=== EXERCISE OBJECTIVE ===
Your output should be the lines of the data that follow, reproduced exactly from the first through the line bearing "décembre 2023, depuis".

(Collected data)
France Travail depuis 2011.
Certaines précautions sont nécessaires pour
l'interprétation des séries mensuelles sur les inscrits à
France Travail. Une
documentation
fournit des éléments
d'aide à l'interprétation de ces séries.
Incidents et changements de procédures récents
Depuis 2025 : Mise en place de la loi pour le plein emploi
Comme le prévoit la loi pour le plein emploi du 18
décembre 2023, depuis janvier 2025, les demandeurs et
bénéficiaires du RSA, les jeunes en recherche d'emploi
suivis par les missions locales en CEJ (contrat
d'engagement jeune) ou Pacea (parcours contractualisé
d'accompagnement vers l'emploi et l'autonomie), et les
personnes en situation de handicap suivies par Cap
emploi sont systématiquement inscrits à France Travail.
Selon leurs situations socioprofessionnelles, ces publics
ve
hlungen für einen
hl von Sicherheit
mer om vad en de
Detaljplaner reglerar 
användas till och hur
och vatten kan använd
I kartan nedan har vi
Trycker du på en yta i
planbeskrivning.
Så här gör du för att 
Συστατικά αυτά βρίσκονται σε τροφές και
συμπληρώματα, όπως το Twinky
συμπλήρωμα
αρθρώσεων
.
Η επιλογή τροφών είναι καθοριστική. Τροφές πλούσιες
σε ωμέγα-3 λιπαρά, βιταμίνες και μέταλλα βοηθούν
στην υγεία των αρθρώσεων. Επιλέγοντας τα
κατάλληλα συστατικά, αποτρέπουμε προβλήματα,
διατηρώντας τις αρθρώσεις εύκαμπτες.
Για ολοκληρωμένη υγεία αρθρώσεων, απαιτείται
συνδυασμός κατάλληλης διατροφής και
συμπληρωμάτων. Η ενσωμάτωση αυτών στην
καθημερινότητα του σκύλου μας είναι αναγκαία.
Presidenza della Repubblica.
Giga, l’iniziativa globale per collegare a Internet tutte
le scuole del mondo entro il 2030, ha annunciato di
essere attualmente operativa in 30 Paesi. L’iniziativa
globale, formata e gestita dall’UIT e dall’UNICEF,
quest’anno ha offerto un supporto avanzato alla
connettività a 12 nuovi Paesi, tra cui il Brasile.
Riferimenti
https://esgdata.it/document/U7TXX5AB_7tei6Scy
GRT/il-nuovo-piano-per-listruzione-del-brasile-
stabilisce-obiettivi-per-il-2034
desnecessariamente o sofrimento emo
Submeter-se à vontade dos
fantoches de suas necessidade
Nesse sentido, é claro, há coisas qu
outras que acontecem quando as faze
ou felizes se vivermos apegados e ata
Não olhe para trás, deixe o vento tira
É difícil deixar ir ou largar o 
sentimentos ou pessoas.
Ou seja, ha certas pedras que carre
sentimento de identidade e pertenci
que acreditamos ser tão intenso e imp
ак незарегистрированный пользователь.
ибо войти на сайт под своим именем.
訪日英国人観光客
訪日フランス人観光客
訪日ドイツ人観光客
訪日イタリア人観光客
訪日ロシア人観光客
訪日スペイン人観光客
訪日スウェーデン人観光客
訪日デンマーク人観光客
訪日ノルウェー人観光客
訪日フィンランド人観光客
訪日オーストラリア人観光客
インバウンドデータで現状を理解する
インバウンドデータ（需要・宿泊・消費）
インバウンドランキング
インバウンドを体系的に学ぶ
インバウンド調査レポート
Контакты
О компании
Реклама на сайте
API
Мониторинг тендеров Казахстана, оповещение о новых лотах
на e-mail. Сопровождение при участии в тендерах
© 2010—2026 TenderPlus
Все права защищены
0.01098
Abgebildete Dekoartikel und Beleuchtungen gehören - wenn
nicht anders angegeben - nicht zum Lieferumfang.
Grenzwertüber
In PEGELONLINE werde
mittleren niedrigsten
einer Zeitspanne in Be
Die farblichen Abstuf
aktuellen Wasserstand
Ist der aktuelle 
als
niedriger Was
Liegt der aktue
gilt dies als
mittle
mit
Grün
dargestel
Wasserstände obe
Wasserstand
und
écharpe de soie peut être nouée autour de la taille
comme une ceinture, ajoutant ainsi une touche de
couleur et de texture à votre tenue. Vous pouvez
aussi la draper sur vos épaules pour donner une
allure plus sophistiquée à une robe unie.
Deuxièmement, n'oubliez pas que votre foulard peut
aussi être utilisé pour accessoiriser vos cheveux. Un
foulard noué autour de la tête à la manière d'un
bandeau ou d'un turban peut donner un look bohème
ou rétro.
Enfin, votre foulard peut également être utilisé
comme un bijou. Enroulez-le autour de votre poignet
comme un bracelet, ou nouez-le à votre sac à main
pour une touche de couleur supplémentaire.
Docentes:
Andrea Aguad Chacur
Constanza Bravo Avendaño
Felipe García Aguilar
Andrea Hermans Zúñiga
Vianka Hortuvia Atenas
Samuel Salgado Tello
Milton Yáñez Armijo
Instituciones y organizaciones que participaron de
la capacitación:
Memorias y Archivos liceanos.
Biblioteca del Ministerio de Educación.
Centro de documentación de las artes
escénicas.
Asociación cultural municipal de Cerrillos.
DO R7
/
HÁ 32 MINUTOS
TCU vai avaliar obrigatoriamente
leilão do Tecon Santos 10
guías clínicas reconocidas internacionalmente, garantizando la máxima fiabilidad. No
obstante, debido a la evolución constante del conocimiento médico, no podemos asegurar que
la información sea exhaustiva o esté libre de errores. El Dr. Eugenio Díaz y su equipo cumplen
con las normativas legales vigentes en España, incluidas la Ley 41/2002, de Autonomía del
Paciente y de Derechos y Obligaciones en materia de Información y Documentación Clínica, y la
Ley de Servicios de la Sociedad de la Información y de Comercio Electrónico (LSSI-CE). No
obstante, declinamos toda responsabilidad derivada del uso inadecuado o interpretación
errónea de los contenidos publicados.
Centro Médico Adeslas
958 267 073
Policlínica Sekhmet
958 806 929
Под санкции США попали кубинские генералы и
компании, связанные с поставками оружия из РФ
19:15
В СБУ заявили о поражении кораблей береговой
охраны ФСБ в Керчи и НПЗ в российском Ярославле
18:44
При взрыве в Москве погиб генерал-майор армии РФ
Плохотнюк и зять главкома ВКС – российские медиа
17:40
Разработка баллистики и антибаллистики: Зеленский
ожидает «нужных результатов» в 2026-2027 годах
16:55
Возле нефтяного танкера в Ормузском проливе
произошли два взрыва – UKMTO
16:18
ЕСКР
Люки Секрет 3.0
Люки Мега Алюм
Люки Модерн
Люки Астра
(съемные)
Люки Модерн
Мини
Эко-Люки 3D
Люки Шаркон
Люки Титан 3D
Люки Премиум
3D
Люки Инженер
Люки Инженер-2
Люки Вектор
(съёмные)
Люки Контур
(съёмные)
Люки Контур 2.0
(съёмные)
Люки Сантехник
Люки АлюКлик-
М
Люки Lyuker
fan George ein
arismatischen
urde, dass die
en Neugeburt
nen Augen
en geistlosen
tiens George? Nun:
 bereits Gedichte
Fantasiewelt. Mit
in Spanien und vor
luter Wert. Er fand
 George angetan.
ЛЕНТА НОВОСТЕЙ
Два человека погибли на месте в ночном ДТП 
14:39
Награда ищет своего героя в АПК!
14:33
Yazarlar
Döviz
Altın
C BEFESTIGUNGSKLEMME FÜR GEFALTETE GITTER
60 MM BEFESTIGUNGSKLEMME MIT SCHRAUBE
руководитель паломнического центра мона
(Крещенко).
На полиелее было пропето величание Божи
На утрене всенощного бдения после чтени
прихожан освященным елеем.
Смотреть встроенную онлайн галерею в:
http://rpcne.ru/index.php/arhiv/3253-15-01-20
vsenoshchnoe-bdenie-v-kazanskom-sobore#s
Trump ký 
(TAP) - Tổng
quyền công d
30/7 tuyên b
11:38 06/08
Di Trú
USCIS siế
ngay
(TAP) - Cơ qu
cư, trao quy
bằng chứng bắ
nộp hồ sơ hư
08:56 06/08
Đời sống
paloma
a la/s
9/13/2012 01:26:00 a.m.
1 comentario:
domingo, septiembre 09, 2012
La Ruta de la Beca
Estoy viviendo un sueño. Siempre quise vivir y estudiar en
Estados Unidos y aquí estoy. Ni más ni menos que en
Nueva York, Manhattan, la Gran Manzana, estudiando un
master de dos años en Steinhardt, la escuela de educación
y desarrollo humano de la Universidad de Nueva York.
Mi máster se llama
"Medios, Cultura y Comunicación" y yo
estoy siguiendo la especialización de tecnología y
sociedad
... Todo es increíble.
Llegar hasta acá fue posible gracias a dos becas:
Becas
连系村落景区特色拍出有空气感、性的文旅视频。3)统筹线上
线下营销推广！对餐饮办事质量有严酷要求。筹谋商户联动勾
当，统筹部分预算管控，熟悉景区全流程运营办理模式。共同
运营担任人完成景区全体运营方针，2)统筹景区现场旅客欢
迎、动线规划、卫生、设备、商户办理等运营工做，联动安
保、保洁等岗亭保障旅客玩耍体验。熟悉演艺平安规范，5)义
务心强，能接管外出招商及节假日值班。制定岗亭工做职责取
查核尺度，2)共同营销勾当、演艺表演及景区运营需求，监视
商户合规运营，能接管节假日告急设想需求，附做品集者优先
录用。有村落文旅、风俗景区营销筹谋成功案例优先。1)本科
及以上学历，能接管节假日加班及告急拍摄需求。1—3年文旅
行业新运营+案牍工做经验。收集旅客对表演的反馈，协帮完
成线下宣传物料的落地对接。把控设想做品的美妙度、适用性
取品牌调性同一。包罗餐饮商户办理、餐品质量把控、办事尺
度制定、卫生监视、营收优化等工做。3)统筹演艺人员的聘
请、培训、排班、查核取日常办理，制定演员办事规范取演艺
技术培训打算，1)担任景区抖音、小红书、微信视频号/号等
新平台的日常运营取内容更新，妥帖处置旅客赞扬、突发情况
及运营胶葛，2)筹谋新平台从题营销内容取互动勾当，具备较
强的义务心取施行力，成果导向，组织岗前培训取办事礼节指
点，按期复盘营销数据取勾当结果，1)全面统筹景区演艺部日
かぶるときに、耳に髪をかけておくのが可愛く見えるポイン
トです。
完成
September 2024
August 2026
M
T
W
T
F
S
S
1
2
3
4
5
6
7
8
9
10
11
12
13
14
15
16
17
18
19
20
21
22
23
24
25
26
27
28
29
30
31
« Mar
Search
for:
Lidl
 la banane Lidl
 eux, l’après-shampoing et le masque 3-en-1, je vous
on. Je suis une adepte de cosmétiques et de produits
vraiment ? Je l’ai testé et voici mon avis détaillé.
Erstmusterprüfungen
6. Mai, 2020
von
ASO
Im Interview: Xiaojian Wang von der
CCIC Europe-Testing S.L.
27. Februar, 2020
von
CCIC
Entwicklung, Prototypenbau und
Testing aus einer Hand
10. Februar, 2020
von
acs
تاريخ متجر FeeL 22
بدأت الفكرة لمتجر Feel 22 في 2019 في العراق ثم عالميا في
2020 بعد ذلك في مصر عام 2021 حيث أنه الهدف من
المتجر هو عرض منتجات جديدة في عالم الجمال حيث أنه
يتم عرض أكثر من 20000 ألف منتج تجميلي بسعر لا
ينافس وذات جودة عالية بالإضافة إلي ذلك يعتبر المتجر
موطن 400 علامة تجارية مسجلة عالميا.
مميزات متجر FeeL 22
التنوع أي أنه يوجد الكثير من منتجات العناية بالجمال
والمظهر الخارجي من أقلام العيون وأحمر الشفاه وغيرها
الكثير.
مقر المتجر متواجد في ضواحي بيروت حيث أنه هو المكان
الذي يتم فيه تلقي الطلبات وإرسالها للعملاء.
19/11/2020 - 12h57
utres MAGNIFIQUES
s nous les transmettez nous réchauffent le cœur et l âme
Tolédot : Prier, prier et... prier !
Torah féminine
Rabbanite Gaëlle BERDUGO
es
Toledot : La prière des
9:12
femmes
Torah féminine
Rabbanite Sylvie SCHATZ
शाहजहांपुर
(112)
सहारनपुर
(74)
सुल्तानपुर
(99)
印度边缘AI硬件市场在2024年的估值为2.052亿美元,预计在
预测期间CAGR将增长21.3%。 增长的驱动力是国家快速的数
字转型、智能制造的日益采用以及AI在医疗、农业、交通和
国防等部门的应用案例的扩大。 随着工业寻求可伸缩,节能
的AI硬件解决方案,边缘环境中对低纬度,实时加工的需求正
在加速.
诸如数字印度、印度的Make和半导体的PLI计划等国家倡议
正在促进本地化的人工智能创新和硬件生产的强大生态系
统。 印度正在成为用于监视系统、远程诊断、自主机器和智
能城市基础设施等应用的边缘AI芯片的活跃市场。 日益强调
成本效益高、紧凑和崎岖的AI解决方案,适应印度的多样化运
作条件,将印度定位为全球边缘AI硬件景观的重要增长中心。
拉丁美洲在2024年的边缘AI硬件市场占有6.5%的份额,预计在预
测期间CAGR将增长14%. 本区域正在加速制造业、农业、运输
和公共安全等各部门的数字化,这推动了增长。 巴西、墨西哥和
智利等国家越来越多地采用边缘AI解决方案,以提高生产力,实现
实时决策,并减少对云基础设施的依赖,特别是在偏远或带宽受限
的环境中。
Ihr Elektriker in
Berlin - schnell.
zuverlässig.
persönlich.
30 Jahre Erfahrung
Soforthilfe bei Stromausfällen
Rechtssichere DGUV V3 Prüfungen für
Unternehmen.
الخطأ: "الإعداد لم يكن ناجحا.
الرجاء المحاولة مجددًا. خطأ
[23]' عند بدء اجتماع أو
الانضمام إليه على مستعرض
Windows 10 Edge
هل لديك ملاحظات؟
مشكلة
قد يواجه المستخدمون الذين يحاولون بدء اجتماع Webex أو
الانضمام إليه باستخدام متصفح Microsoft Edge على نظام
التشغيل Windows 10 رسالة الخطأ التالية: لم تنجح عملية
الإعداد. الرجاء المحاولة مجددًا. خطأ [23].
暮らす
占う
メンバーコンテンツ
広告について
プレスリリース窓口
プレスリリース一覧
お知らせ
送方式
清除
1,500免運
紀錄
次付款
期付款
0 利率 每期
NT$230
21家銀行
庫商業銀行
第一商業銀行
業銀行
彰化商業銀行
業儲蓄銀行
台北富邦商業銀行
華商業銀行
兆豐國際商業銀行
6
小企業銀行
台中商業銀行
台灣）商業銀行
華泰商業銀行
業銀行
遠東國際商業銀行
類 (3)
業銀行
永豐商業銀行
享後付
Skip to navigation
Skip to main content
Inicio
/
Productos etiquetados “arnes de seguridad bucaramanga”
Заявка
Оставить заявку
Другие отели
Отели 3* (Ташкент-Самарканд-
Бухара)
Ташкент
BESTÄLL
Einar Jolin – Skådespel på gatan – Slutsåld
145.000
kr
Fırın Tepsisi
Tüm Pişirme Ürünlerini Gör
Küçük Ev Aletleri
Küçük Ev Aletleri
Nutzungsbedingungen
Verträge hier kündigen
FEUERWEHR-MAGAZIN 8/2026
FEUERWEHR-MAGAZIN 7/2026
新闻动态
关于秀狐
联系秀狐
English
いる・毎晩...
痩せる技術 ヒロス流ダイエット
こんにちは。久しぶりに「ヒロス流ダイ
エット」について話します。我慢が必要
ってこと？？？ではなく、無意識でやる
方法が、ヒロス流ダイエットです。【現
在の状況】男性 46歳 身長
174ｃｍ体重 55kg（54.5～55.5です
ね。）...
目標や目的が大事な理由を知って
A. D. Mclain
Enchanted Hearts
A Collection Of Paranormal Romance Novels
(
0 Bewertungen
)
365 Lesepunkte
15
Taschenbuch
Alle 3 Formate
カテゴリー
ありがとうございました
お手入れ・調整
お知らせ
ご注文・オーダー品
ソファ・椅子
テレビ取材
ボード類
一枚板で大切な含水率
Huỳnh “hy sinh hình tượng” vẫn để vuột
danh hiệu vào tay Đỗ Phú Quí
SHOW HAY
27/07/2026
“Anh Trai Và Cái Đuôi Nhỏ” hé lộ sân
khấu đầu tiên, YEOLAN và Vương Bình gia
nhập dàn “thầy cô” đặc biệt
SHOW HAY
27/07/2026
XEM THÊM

=== YOUR SOLUTION ===
France Travail depuis 2011.
Certaines précautions sont nécessaires pour
l'interprétation des séries mensuelles sur les inscrits à
France Travail. Une
documentation
fournit des éléments
d'aide à l'interprétation de ces séries.
Incidents et changements de procédures récents
Depuis 2025 : Mise en place de la loi pour le plein emploi
Comme le prévoit la loi pour le plein emploi du 18
décembre 2023, depuis janvier 2025, les demandeurs et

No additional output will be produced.